- YOUR TASK: Extract each line below that contains the word "currency".

- THE RECORDS:
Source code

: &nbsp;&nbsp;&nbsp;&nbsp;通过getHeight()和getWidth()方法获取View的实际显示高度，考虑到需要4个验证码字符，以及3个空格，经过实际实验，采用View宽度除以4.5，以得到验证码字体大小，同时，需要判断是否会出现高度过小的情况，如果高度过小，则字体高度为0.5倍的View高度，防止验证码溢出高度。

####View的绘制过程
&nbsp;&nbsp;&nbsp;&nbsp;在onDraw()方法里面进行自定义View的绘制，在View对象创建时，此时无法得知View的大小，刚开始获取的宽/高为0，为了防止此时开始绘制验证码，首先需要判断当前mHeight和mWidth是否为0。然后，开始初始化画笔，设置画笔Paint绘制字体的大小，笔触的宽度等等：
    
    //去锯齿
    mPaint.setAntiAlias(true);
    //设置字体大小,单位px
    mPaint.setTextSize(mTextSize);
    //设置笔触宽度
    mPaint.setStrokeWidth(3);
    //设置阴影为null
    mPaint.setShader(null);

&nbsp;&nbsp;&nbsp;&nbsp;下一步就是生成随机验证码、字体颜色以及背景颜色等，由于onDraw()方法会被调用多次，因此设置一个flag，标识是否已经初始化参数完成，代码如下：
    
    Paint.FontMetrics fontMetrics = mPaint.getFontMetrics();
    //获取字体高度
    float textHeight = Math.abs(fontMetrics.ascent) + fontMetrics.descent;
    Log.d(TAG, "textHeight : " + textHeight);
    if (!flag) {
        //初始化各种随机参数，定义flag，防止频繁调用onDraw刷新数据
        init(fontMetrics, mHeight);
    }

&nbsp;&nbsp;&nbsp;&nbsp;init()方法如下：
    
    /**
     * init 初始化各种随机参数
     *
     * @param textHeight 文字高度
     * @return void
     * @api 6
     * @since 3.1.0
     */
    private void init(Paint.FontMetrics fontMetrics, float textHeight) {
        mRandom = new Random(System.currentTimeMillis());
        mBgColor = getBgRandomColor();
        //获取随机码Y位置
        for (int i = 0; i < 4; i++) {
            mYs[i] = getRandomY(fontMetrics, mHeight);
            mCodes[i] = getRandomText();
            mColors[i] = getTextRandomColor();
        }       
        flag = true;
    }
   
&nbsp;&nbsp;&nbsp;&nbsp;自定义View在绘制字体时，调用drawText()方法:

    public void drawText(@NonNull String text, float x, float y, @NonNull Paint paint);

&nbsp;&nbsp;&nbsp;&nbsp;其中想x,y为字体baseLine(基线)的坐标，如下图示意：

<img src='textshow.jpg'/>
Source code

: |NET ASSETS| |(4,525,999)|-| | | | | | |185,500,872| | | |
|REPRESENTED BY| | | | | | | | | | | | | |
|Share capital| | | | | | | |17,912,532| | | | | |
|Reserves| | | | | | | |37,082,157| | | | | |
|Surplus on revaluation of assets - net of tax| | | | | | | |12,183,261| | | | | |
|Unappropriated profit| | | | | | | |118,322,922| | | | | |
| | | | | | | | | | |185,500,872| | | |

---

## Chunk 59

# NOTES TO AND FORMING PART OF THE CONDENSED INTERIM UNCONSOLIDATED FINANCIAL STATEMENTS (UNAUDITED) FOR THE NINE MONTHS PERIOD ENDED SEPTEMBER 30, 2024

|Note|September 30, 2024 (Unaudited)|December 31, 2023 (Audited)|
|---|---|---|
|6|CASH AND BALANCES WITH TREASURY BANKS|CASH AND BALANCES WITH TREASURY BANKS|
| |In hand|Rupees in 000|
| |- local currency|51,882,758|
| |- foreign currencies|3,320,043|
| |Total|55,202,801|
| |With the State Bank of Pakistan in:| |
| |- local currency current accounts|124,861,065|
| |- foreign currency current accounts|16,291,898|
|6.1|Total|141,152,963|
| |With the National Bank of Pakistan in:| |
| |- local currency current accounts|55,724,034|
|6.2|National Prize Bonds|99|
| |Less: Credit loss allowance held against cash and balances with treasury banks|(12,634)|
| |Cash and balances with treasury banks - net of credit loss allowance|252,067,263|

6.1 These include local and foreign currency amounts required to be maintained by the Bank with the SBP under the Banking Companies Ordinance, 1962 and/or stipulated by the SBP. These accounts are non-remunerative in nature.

- RESULT OF THIS TASK:
| |- local currency|51,882,758|
| |- local currency current accounts|124,861,065|
| |- foreign currency current accounts|16,291,898|
| |- local currency current accounts|55,724,034|
6.1 These include local and foreign currency amounts required to be maintained by the Bank with the SBP under the Banking Companies Ordinance, 1962 and/or stipulated by the SBP. These accounts are non-remunerative in nature.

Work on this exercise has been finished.